Problem details: Copy the stretch of the records below from the line containing "left knee: (199, 488, -37)" through the line containing "right knee: (283, 483, -29)", both included, and add -98 to every number in the keypoint points (x, y and depth). Give only those lines, with everything else left unchanged.

Supplied material:

::::

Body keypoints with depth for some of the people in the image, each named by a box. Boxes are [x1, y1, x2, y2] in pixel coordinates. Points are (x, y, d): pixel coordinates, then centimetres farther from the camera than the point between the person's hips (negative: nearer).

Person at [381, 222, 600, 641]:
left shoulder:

::::

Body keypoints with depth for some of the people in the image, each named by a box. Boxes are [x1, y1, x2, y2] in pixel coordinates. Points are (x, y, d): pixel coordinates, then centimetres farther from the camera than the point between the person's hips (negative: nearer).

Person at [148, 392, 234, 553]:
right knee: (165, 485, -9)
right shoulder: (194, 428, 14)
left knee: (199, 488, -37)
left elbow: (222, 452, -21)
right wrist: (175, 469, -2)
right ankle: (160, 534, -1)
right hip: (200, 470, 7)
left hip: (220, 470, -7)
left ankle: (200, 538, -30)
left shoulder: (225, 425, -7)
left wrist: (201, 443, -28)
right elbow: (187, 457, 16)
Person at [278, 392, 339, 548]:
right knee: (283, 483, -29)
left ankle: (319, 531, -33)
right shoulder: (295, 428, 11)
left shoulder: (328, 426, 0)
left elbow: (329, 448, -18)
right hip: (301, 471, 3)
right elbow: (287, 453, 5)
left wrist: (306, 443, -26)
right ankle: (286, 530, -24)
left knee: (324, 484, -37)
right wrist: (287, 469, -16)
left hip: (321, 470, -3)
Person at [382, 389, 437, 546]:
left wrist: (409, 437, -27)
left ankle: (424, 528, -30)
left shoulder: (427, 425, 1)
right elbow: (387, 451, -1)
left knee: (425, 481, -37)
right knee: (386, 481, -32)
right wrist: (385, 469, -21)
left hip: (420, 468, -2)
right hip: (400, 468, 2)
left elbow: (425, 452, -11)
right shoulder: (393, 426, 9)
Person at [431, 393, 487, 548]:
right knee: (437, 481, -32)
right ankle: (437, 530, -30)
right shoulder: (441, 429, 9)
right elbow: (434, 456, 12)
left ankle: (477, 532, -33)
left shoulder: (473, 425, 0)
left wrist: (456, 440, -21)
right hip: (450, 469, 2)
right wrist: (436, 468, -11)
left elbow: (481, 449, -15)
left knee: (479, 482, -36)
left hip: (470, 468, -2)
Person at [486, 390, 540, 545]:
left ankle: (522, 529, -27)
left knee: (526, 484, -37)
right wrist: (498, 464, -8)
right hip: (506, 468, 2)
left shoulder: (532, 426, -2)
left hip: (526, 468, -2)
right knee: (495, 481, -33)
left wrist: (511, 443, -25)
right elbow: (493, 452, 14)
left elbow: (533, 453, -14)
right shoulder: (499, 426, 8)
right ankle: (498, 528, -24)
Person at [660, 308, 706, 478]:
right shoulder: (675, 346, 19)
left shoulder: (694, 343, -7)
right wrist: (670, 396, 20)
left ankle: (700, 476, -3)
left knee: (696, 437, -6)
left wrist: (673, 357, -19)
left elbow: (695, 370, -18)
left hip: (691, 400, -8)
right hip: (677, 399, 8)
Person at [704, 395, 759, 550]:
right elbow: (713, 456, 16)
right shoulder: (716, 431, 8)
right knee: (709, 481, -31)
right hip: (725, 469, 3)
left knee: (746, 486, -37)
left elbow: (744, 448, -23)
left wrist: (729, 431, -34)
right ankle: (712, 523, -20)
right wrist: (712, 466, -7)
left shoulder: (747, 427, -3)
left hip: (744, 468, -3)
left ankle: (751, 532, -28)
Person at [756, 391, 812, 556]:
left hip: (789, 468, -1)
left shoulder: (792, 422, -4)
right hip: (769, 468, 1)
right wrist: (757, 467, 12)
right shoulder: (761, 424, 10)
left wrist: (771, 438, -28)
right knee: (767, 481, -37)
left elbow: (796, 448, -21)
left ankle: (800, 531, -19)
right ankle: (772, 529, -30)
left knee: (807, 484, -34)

::::

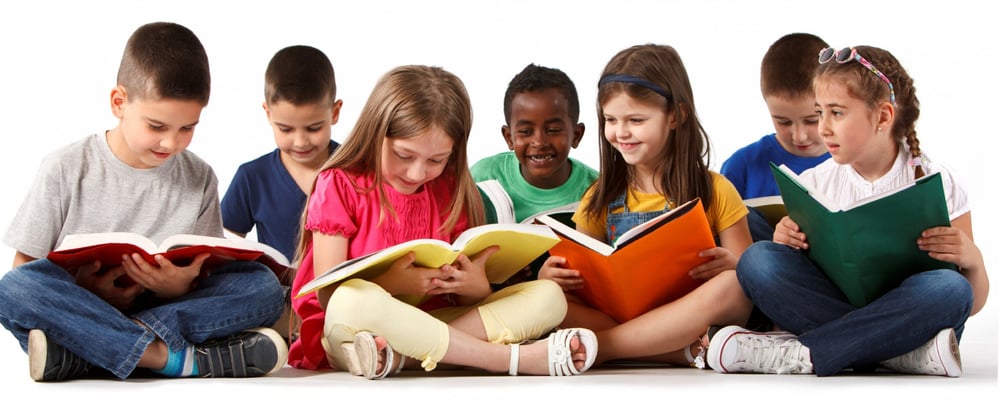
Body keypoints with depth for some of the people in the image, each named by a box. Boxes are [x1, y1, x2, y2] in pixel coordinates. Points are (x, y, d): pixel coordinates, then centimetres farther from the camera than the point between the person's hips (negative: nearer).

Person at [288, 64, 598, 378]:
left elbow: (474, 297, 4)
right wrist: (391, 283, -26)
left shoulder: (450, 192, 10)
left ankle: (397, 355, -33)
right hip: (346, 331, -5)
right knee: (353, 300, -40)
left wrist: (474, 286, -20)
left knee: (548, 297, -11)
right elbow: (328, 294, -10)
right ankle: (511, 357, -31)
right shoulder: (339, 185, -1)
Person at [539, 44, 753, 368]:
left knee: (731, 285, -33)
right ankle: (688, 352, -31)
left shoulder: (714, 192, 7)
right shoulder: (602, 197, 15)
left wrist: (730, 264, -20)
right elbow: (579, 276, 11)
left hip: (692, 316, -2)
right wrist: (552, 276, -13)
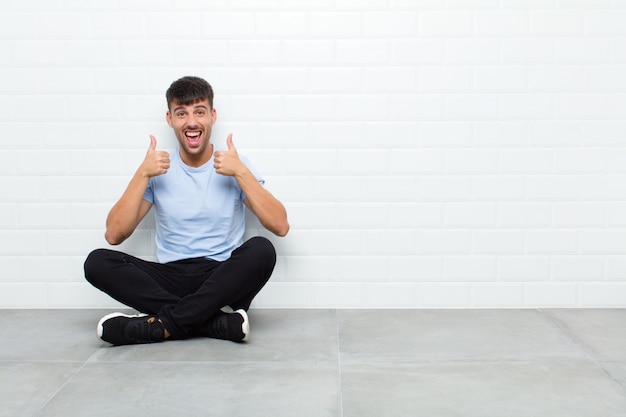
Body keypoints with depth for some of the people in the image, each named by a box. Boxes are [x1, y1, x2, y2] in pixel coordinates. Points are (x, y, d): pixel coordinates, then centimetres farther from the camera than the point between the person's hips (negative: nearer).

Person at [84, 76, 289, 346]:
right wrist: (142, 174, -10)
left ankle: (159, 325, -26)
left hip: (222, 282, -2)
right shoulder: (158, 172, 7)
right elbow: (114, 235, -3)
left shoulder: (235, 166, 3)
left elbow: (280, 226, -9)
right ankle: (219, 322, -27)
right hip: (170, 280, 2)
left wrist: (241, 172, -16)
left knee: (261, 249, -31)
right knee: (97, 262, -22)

::::

Exercise output:
left knee: (101, 390, -135)
left elbow: (124, 354, -119)
right wrist: (77, 371, -100)
right ankle: (62, 436, -99)
right hip: (102, 372, -91)
left hip: (122, 372, -105)
left ankle: (102, 440, -128)
left shoulder: (127, 327, -105)
left wrist: (103, 345, -126)
right elbow: (89, 359, -82)
Person at [278, 392, 339, 548]:
right knee: (185, 385, -127)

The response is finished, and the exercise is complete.